Reading passage
--- --- ---

Accounting for £698m of sales in the convenience sector in the last year1, energy drinks are important for retailers. The category is moving fast, with more than two decades of development when it comes to flavour innovation, no sugar products and variants with added functional benefits.
Despite a challenging year for on-the-go sales2, an additional £72.5m of energy drinks were sold in 2020 – equating to 12.2m litres more than the previous year3 – and Monster has been the driving force behind this.
As restrictions lift and more people go out and about, retailers can capitalise on a revival in on-the-go sales and continue to cater for new occasions that have emerged in the home. As one of the most innovative segments in soft drinks, energy drinks represent a big opportunity, and retailers must keep track of several important trends.
Trends for 2021
Big packs. With more consumption moving into the home, demand has grown for larger pack formats. 68% of energy drinks growth over the past year has come from sharing packs, two-fifths of which was driven by Monster4.
Performance performs. Energy drinks have been adopted as a functional beverage by many people during workouts. Even accounting for lockdown, the performance energy segment – home to brands like Reign Total Body Fuel – grew at a rate of 62.7% in Great Britain last year5.
Zero sugar. Health has become a bigger motivator for consumers looking to improve their diet in the wake of the pandemic6. This is driving demand for zero sugar options across all soft drinks sectors, including energy. Monster Ultra is number one in the zero sugar energy segment7.
PMPs. As consumers’ finances have been affected by the pandemic, many are trying to save money by seeking good value items, especially when the price is on the pack. To help retailers tap into sustained demand, 500ml Monster energy drinks are all available in PMP formats.
72% of energy drink growth over the last year has come from new products8
68% of energy drink growth over the last year has come from sharing packs4
Plan your shelf
With energy drinks accounting for a third of on-the-go soft drinks sold in convenience9, it makes good business sense to give them generous chiller space.
The same logic applies to how the energy fixture is structured. Given that Monster is the driving force behind growth in the energy category10, it should take a prominent place on the shelf.

--- --- ---

Action item A
Decide whether each statement agrees with the text on energy drinks, answering yes or no and quoting the deciding words: (i) Monster Ultra leads the zero sugar energy segment; (ii) the performance energy segment shrank in Great Britain last year; (iii) only some 500ml Monster energy drinks come in PMP formats.
Action item B
From the text on energy drinks, write out the words from "Trends for 2021" to "sugar energy segment7.".

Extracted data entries
--- --- ---

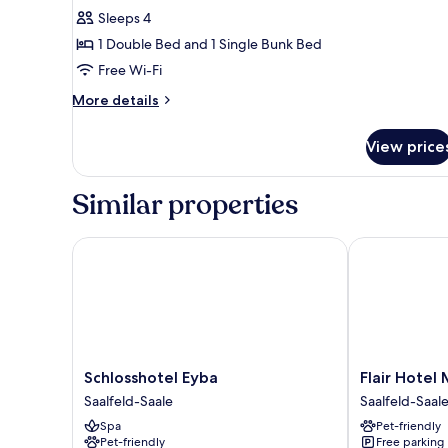
Sleeps 4
for
Comfort
1 Double Bed and 1 Single Bunk Bed
Quadruple
Free Wi-Fi
Room
More
More details
details
for
View price
Comfort
Quadruple
Room
Similar properties
Schlosshotel Eyba
Flair Hotel Me
Schlosshotel
Flair
Schlosshotel Eyba
Flair Hotel 
Eyba
Hotel
Saalfeld-Saale
Saalfeld-Saal
Saalfeld-
Mellestollen
Spa
Pet-friendly
Saale
Saalfeld-
Pet-friendly
Free parking
Saale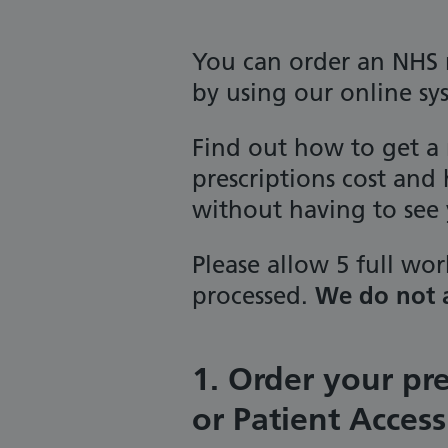
You can order an NHS 
by using our online sy
Find out how to get a
prescriptions cost and
without having to see 
Please allow 5 full wor
processed.
We do not a
1. Order your pr
or Patient Access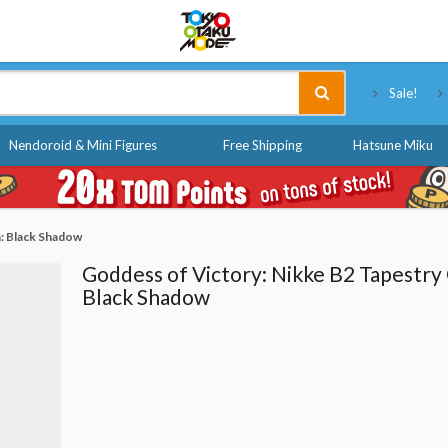
Tokyo Otaku Mode
Sale!
Nendoroid & Mini Figures
Free Shipping
Hatsune Miku
: Black Shadow
Goddess of Victory: Nikke B2 Tapestry
Black Shadow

--- --- ---

Task result A
(i) Yes: "Monster Ultra is number one in the zero sugar energy segment"
(ii) No: "grew at a rate of 62.7% in Great Britain last year"
(iii) No: "500ml Monster energy drinks are all available in PMP formats"

Task result B
Trends for 2021
Big packs. With more consumption moving into the home, demand has grown for larger pack formats. 68% of energy drinks growth over the past year has come from sharing packs, two-fifths of which was driven by Monster4.
Performance performs. Energy drinks have been adopted as a functional beverage by many people during workouts. Even accounting for lockdown, the performance energy segment – home to brands like Reign Total Body Fuel – grew at a rate of 62.7% in Great Britain last year5.
Zero sugar. Health has become a bigger motivator for consumers looking to improve their diet in the wake of the pandemic6. This is driving demand for zero sugar options across all soft drinks sectors, including energy. Monster Ultra is number one in the zero sugar energy segment7.